先日全ホーカーへ行ったことをシェアしましたところ、お友達が美味しいナシレマはどこにあるか知りたいと聞いてくれました。
私の答えは「シンガポールに美味しいナシレマないです! 希望を失うような答えでごめんね~」(やりとりはこの後もありましたが以下省略)
そう、シンガポールには美味しいナシレマないのです。シンガポールで心をこめてナシレマを作っていらっしゃる方もいるので、それらを否定するわけではないです。 ナシレマの本場マレーシアと比べてシンガポールには美味しいナシレマはないと言ったほうがより正しいかな。
ナシレマはもともとマレー人によるマレー料理。歴史的に華人が東南アジア方面に移住してきたことによって、本来マレー料理のナシレマが華人によってチャイニーズ風にアレンジされて食べられるようになりました。シンガポールで主流のナシレマは華人が作る中華風ナシレマ。マレー人が作るマレーのナシレマが伝統的なナシレマと言えます。華人が大多数を占めるシンガポールと逆で、マレー人が大多数を占めるマレーシアのナシレマのほうが美味しいのは当然と言えば当然。
人が歴史的に移動を繰り返して文化がダイナミックに混ざり合うことで新たな文化、食文化が生まれることは素晴らしいことで、そういう意味ではシンガポールのナシレマは ”ハイブリッドナシレマ” と呼んでもいいかもしれません。
また華人が作るチャイニーズのナシレマはハラルではないので、ムスリムの方はチャイニーズナシレマは食べません。
シンガポールで主流のチャイニーズナシレマ。大きなフライドチキン、ハム、ソーセージなどボリュームあるおかずがあるのが特徴です。
では伝統的な本場のナシレマはどんなものかと言うと、もっと素朴でシンプル。日本の朝ごはんで、ご飯、納豆、焼きめざしを食べるような感じに近く、サイズも小さく、ナシレマは朝食に食べるのがいちばんポピュラーです。
バナナリーフに包まれた三角型が特徴。(マレーシア、ペナンにて)
バナナリーフを開いて。トッピングが (左)海老 (右) 卵 です。おにぎりに梅干しや味付け昆布が入っているのにも近い感じです。(マレーシア、ペナンにて)
卵がのっているナシレマを作っているところ。(マレーシア、ペナンにて)
写真はすべてペナンを旅行した時に撮ったものです。
マレーシアでは道路際のあちこちでストリートホーカーのようにナシレマを売っています。テーブルと椅子が用意されていて、座って食べていく人が多いですが、コンビニでおにぎりを買うような感覚に近いかもしれません。

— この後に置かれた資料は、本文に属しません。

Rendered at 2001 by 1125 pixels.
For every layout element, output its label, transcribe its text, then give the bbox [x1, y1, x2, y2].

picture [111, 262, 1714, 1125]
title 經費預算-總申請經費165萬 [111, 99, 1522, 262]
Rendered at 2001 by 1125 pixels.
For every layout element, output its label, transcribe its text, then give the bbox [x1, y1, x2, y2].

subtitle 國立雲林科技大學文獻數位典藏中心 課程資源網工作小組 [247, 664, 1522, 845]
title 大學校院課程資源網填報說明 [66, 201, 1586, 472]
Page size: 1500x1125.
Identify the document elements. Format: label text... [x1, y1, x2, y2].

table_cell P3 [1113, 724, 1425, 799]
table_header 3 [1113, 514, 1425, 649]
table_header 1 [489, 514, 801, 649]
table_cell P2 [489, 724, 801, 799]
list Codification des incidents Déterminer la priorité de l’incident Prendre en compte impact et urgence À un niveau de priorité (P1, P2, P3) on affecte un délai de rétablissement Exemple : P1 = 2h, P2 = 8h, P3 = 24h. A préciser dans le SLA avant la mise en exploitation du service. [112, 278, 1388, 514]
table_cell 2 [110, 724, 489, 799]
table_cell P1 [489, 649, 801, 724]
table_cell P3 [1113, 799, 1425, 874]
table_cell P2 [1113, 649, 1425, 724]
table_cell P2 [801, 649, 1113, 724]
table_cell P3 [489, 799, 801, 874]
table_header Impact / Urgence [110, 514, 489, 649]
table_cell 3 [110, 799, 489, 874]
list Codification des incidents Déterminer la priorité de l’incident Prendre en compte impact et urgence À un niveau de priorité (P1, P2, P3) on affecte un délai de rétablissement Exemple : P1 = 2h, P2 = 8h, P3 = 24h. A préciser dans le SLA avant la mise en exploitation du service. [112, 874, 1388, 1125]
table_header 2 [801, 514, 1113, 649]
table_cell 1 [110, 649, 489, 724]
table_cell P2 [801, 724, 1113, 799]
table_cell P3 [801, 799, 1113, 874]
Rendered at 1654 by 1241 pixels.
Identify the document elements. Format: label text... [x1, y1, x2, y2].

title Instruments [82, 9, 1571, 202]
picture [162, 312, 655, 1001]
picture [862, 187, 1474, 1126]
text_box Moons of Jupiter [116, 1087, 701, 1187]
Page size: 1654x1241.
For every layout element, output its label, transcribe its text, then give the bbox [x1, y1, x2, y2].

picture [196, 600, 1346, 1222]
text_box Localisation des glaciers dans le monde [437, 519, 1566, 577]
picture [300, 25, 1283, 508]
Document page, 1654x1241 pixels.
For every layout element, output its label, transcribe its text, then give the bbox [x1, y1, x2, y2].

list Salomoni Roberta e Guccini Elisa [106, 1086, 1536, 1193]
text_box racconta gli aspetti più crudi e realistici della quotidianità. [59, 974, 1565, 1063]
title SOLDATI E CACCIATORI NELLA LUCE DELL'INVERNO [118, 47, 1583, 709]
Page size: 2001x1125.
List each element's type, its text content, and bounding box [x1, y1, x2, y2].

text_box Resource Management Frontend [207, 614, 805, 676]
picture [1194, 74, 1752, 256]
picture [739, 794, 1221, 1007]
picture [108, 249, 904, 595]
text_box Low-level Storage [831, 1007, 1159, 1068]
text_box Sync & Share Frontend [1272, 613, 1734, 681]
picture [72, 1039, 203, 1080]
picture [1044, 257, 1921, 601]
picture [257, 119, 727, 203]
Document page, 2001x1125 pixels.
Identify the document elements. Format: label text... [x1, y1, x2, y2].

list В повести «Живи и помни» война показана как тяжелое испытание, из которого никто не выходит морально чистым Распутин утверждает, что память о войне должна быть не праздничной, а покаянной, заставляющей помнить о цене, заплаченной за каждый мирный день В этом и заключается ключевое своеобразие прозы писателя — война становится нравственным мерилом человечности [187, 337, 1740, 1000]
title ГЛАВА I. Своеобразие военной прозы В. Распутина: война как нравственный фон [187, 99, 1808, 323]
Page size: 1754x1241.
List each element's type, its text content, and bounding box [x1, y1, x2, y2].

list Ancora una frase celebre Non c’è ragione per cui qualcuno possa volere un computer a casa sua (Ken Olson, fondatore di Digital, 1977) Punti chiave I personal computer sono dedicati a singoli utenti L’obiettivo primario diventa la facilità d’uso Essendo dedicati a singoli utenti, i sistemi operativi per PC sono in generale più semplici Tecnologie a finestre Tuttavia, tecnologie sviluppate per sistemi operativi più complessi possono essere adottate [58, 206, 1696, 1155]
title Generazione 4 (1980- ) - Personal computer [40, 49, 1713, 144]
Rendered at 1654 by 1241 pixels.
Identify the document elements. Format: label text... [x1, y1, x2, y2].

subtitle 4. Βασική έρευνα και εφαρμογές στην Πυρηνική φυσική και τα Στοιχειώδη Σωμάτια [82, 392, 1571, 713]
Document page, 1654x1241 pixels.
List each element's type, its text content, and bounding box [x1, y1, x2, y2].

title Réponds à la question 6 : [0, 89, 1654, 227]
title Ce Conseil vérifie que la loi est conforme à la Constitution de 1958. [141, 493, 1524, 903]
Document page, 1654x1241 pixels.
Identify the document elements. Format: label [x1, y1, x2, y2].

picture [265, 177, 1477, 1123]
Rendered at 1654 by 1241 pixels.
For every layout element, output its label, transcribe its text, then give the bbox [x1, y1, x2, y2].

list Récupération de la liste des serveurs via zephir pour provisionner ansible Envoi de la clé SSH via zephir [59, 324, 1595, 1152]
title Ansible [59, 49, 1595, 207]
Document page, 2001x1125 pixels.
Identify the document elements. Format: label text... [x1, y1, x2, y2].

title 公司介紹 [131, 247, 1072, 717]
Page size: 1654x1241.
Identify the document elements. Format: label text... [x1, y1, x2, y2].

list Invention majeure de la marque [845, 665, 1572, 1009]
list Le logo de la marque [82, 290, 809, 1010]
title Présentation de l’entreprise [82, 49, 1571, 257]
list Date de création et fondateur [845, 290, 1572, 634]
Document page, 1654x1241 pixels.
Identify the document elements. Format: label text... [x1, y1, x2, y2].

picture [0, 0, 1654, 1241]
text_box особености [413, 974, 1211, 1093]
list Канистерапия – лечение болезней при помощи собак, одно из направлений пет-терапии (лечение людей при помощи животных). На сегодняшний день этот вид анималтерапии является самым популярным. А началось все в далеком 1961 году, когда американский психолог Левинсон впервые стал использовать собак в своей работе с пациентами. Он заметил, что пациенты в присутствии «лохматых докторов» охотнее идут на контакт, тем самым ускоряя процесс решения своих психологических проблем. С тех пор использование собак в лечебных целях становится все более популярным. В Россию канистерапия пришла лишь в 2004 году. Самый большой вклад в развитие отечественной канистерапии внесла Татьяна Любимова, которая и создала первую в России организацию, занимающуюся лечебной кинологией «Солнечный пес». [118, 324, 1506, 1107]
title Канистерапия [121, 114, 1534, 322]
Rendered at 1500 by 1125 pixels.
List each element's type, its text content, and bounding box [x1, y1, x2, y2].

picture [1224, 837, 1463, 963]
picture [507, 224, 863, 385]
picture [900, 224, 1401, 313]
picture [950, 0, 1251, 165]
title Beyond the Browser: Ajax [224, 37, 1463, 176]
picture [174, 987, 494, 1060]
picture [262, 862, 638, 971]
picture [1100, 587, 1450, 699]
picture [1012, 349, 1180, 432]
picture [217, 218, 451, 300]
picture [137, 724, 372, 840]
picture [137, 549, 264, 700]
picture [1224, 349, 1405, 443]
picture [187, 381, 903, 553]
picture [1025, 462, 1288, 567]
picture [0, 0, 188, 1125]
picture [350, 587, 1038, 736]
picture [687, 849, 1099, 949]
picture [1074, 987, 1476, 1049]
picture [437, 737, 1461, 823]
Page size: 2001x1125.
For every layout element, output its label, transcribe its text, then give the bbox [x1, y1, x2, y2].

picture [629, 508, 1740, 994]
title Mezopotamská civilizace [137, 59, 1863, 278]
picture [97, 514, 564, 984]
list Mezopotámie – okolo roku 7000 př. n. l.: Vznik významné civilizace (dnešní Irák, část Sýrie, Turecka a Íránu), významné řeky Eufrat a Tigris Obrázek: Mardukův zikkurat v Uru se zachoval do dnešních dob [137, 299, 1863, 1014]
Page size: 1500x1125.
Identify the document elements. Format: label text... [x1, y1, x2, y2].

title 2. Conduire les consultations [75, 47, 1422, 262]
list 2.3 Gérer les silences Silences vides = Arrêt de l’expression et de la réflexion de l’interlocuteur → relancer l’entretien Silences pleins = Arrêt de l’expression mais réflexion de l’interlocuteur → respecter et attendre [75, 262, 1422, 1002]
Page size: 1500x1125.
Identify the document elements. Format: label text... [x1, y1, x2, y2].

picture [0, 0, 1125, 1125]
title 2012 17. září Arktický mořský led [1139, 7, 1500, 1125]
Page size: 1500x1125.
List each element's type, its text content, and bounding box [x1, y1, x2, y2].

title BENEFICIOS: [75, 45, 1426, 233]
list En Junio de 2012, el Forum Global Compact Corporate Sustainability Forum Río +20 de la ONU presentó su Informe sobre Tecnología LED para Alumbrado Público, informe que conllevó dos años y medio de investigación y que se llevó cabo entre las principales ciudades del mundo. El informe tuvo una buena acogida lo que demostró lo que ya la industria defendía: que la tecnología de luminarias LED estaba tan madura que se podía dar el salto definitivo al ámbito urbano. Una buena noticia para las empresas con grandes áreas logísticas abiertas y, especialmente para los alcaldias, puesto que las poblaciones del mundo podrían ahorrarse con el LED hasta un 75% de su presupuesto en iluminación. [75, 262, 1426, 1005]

ナシレマの決め手となるのがサンバルソース。マレーシアのサンバルはパンチ力あります。辛い。ひりひりするぐらい辛いサンバルソースもあり、スパイシー感が美味しさの秘訣。シンガポールのナシレマはサンバルが甘めなものが多く、パンチが足りないです。
マレーシア人の方の多くは、シンガポールのナシレマはナシレマではない、シンガポールには美味しいナシレマはない、フライドチキンなど揚げ物を入れ過ぎ、サンバルソースが美味しくない、サンバルが物足りない…。ダメだしのオンパレード(笑)
そうそう。こんなこともありました。2015年 SG50 シンガポール独立50周年のお祝い年にシンガポールマクドナルドからナショナルバーガーとしてナシレマバーガーが売り出されました。ところが 多くのマレーシア人から、ちょっと待ったー!「シンガポールにナシレマをナショナルバーガーとは呼ばせない!」といった不満のコメントが殺到。ナショナルバーガーと言えば、国民食、国民的ローカルフードといった意味合いですからね、ナシレマを愛するマレーシア人にはカチンときてしまうのも分かります。
チャイニーズナシレマもそれはそれで悪くないのですが「本場の」という意味ではナシレマに関してマレーシアに圧倒的に軍配あり。
シンガポールで食べたチャイニーズナシレマでいちばんマレーナシレマに近かったのがこれ。おかずのセレクションで素朴な感じになります。
ホーカーにあるものはどこも似たり寄ったり。マレー系の有名店、人気店のナシレマでもインパクトない所がほとんどだなというのが正直な感想。個人的にいちばん好きなのは、ホーカー、コーヒーショップなどの店先に置いているバナナリーフに包まれた三角型の物 $1.5~$2.5ぐらいで買えます。ついているサンバルソースがやはり甘めなのですが、シンプルでマレーシアで食べるナシレマに近いです。
我が家ではたまにナシレマを作ります。
いろいろなナシレマ試してみて下さい! そして旅行に行けるようになったらマレーシアでは素朴なナシレマを探してみて下さい。